Isis could tunnel its way to Syria's seat of power

ISIS is close enough to the Syrian President's seat of power that it could circumvent the Syrian regime's security belts and enter central Damascus via tunnels, a Middle East expert has warned.

Isis is now just five kilometres away from President Bashar al-Assad's Syrian Presidential Palace after militants invaded the sprawling Palestinian refugee camp in Damascus, which has over 18,000 refugees living within its walls.

Omar Ashour, an Associate Fellow for the Chatham House think tank and a Senior Lecturer in Security Studies at the University of Exeter, said the situation in Damascus is now "critical" and could explode into a prolonged war within Yarmouk, depending upon the next steps taken by the extremist group and President Assad's regime.

In an unusual alliance, the Syrian government has offered military support to Palestinian fighters battling Isis in order to flush the group out of the camp.

The Deputy Foreign Minister Faisal Meqdad met with a delegation from the Palestine Liberation Organisation (PLO) this week.

"Syria and the PLO are determined to fight terrorism, which has reached Palestinian camps in Syria, notably Yarmouk," he said after delegates met. This offer is one that has reportedly been accepted by Palestinian factions.

Activists say regime forces have already started "indiscriminately" bombing the refugee camp and neighbouring Hajar al-Aswad in response to the invasion by Isis.

However, Mr Ashour told The Independent the coming weeks could see the Syrian military take a strategic step back from the situation and allow Isis to fill the vacuum created in its absence.

"Isis would do part of the job which is fighting other Islamist and revolutionary groups, launching an attrition war," he said.

"The regime would then finish them off afterwards by aerial bombardment. But if it got out of hand and Isis was able to capitalise on it, then the regime would have made a miscalculation. It would be a very close deal."

Yarmouk was infiltrated by militants from the al-Qaeda affiliate Jabhat al-Nusra and other militant groups over a year ago. Mr Ashour believes that what will follow will be a prolonged war between groups for control of the camp, which would weaken everyone inside it.

He warned that in the unlikely event Isis does form an alliance with Islamist groups inside instead of fighting and focused their attention on entering central Damascus, they would present a very serious threat.

"I think what is more likely to happen is that Isis will keep fighting in Yarmouk. Their approach is about centralisation; if there is no centralised command and control under the leadership, then they will keep fighting. It is more likely that they will drain the other forces, then achieve victory and achieve centralisation. This is what the regime is calculating.

"If they do not stop fighting in the next few days, we are looking at a prolonged attrition war with no side winning. Isis will probably send for reinforcement, the southern front and some of the groups there may become involved and it could galvanise into a full scale war.

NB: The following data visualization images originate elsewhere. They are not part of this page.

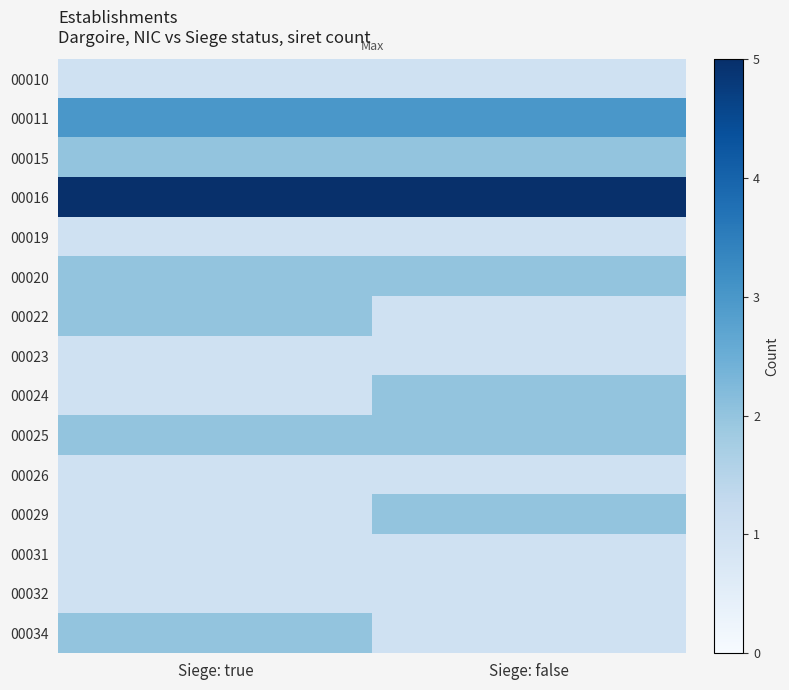

Which series has the largest total across all categories?

00016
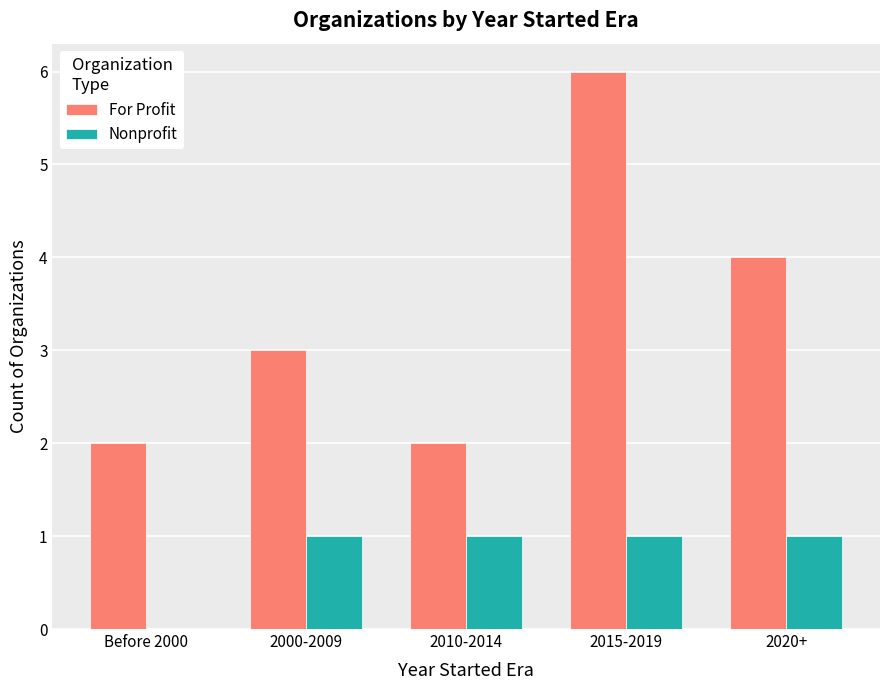

Reading left to right, list all the values displayed in this chart.

For Profit: Before 2000=2	2000-2009=3	2010-2014=2	2015-2019=6	2020+=4
Nonprofit: Before 2000=0	2000-2009=1	2010-2014=1	2015-2019=1	2020+=1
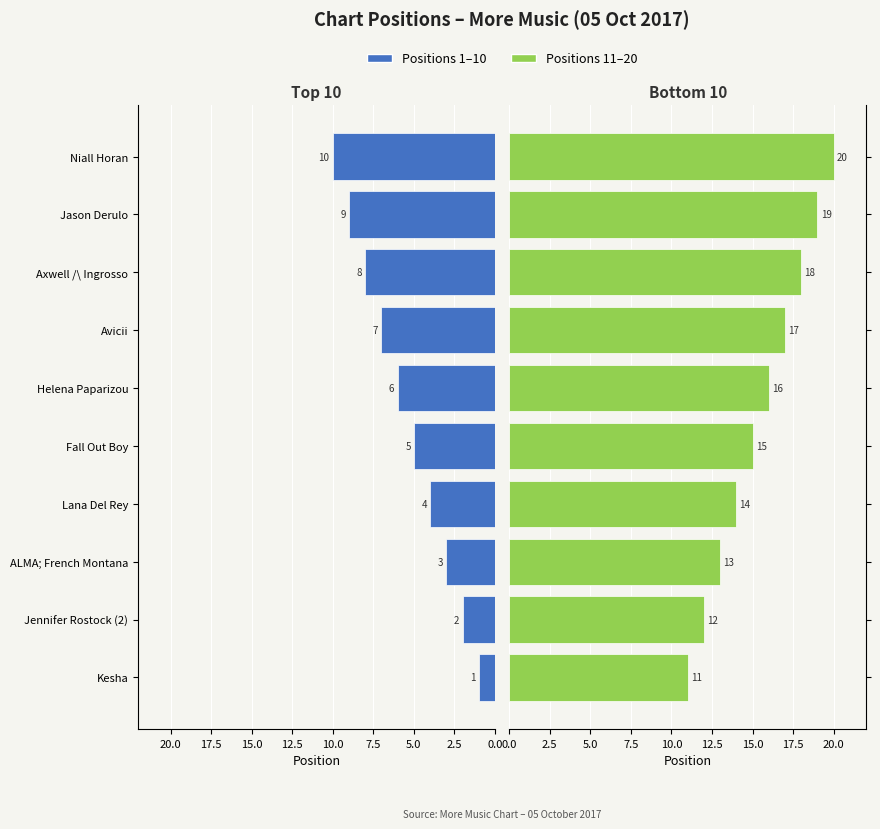

Which series has the largest total across all categories?

Positions 11–20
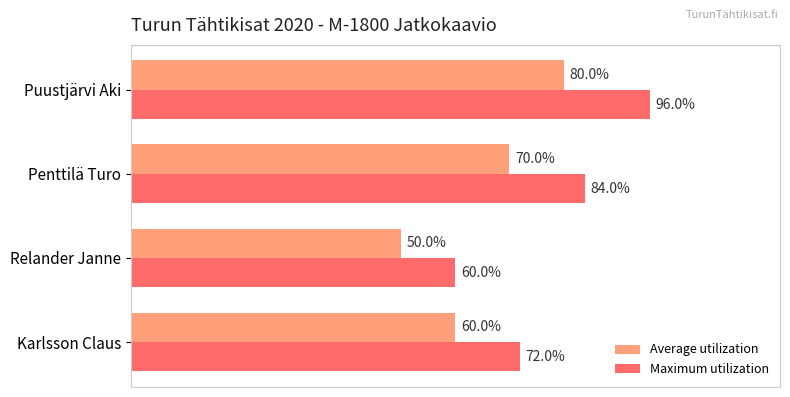

Rank the categories by Average utilization value from lowest to highest.

Relander Janne, Karlsson Claus, Penttilä Turo, Puustjärvi Aki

"There are a string of shops and streets just a few miles away in central Damascus - if they dug a long tunnel they would get there without a problem.

"But, if Isis do decide to form a truce with all of the others then we could see more of a focus on the regime - although it has already demonstrated how opposed to truces they are. If there is a significant fighting force in Yarmouk and it was able to coordinate together, I think this would be a very serious threat. Remember, one or two tunnels and they could be into central Damascus."

Elijah J Magnier, the chief international correspondent for Al-Rai Media, has been reporting on the situation from close to Yarmouk in Damascus. He said the regime is already responding to the threat posed by Isis by bombarding Yarmouk and Isis positions in Hajar al-Aswad with devastating 'volcano missiles'.

"Assad is not happy about having Isis south of Damascus and just kilometres from the city centre," he said.

"The Syrian Army is already stretched everywhere in Syria and he wouldn't like to have another new front. Therefore, the collaboration of all Palestinian groups, supporters by the Syrian Army, is needed to defeat both Isis and Nusra in the camp. It is a dangerous situation for all.

He agreed that a lasting coalition between Isis and Nusra within the walls of the camp would pose a grave danger to Assad, but believed this outcome was highly unlikely.

"Nusra can close an eye to Isis but it will not join them now. There are many common fronts between Nusra and Syrian rebels in Daraa, Idlib, and Aleppo. Nusra won't risk this alliance to join an unpredictable Isis."